[Transcribed page text]
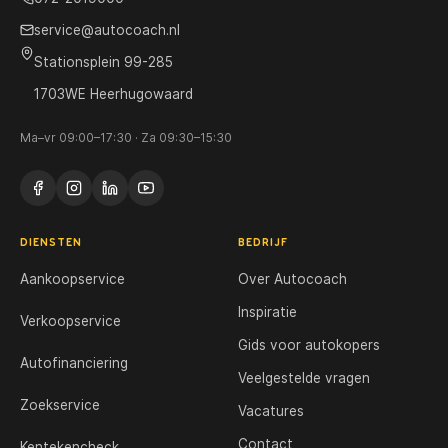
service@autocoach.nl
Stationsplein 99-285
1703WE Heerhugowaard
Ma–vr 09:00–17:30 · Za 09:30–15:30
DIENSTEN
BEDRIJF
Aankoopservice
Over Autocoach
Inspiratie
Verkoopservice
Gids voor autokopers
Autofinanciering
Veelgestelde vragen
Zoekservice
Vacatures
Contact
Kentekencheck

Task instructions: Quote every line of the transcribed page text above, leaving out the picture markers.

Answer to this problem:
service@autocoach.nl
Stationsplein 99-285
1703WE Heerhugowaard
Ma–vr 09:00–17:30 · Za 09:30–15:30
DIENSTEN
BEDRIJF
Aankoopservice
Over Autocoach
Inspiratie
Verkoopservice
Gids voor autokopers
Autofinanciering
Veelgestelde vragen
Zoekservice
Vacatures
Contact
Kentekencheck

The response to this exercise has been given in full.